How do you stay warm on a cold evening in the Andes? Stuffed rocoto chillies are the answer. Grown on the region’s vast valleys and plains, these round yellow and red chillies are some of the hottest in the country. Filled with spiced beef or pork, onions and olives, they’re baked with potatoes and cheese, and are guaranteed to give you a toasty glow. When eating out in the Andean city of Arequipa, look for rocoto relleno on the menu. Image by Yaromir

Party at a fiery fiesta: West Sussex, UK/Santa Cruz

Grab your sombrero and head to the UK’s famous Chilli Fiesta. This three-day event takes place in the gorgeous West Dean Gardens in West Sussex, and features so many hot events people camp in the grounds so as not to miss out. Expect food stalls selling everything from Ethiopian goat curry to chilli-flavoured truffles and pepper-infused vodka, live music, cookery demonstrations and tastings galore. Across the pond, the Santa Cruz Beach Boardwalk Chili Cook-Off (not an easy event to say when your mouth is stuffed full of homemade chili con carne) sees amateur and professional chefs go head-to-head with their tried-and-tested recipes. At the end of the day, only a few teams will be crowned the chilli kings and queens by the judges, while a closely contested people’s choice award sees the chilli-munching public cast their vote.

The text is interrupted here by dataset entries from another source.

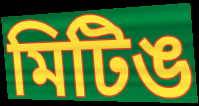
মিটিঙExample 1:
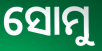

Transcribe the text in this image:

ସୋମୁ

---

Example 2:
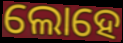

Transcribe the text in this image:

ଲୋହେ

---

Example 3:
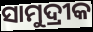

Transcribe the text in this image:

ସାମୁଦ୍ରୀକ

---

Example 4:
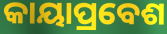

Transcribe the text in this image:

କାୟାପ୍ରବେଶ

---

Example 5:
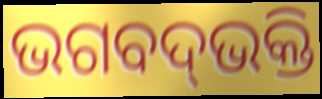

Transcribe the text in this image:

ଭଗବଦ୍‌ଭକ୍ତିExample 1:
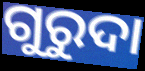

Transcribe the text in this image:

ଗୁରୁଦା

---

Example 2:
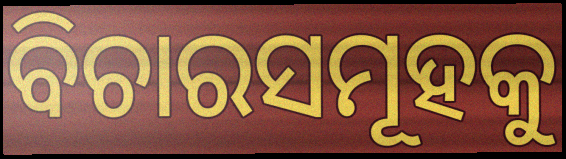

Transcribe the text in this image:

ବିଚାରସମୂହକୁ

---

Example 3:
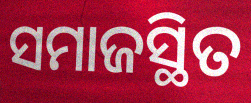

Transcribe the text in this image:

ସମାଜସ୍ଥିତ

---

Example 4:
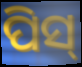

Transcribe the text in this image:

ପିସ୍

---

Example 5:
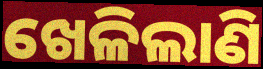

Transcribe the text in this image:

ଖେଳିଲାଣି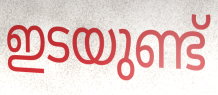
ഇടയുണ്ട്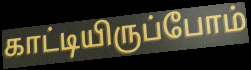
காட்டியிருப்போம்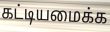
கட்டியமைக்க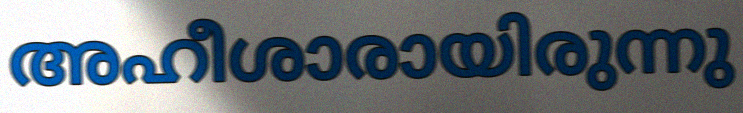
അഹീശാരായിരുന്നു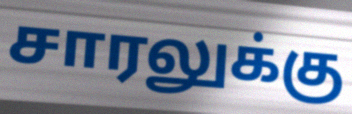
சாரலுக்குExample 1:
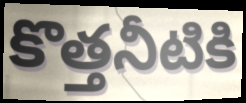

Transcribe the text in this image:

కొత్తనీటికి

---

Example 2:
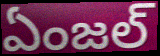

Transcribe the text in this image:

ఏంజల్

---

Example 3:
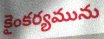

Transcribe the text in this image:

కైంకర్యమును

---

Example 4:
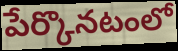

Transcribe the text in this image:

పేర్కొనటంలో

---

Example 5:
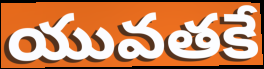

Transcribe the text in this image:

యువతకేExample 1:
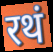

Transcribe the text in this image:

रथं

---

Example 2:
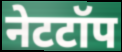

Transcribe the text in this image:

नेटटॉप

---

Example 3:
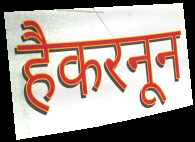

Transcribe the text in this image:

हैकरनून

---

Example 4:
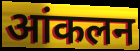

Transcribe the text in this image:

आंकलन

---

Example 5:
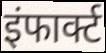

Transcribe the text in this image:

इंफार्क्ट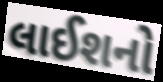
લાઈશનો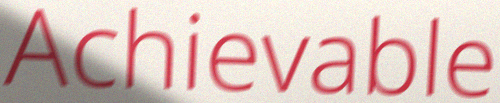
Achievable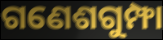
ଗଣେଶଗୁମ୍ଫାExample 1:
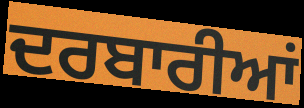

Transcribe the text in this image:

ਦਰਬਾਰੀਆਂ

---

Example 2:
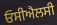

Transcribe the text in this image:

ਓਸੀਐਲਸੀ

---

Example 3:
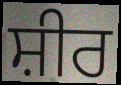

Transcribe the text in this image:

ਸ਼ੀਰ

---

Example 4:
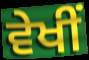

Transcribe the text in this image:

ਵੇਖੀਂ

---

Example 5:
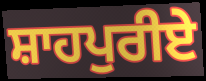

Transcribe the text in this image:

ਸ਼ਾਹਪੁਰੀਏ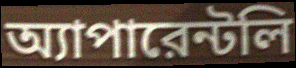
অ্যাপারেন্টলি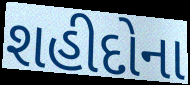
શહીદોનાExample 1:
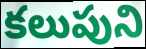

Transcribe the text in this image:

కలుపుని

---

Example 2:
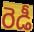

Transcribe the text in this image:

రెడీ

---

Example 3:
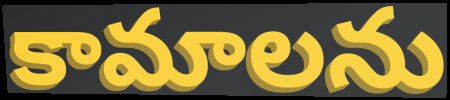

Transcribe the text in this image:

కామాలను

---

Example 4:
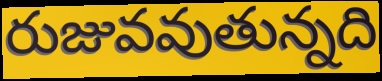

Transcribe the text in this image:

రుజువవుతున్నది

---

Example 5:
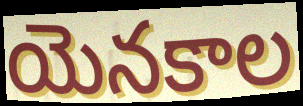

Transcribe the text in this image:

యెనకాలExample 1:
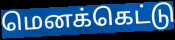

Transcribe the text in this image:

மெனக்கெட்டு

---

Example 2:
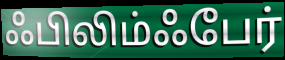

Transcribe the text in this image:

ஃபிலிம்ஃபேர்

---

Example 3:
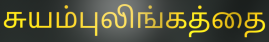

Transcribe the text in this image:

சுயம்புலிங்கத்தை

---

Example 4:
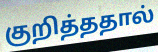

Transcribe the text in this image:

குறித்ததால்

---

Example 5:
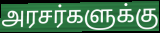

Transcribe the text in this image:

அரசர்களுக்குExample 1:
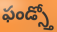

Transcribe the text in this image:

ఫండ్స్తో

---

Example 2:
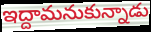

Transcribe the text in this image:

ఇద్దామనుకున్నాడు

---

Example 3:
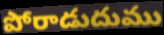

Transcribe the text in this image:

పోరాడుదుము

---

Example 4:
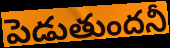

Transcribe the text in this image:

పెడుతుందనీ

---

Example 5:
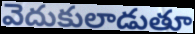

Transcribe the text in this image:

వెదుకులాడుతూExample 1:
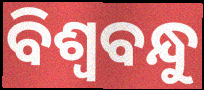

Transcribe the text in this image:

ବିଶ୍ୱବନ୍ଧୁ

Cure a hangover with heat: Brooklyn, USA

Tomato juice, vodka, a grind of black pepper and a splash of Tabasco sauce – a Bloody Mary is the classic brunch-time cocktail. While its exact origins remain unclear, most stories surrounding its creation point to New York. Find out whether the reported hangover cure works for you at James in Brooklyn. This Prospect Heights bistro ramps up its hair-of-the-dog offering with an extra fiery version that features jalapeño-infused tequila.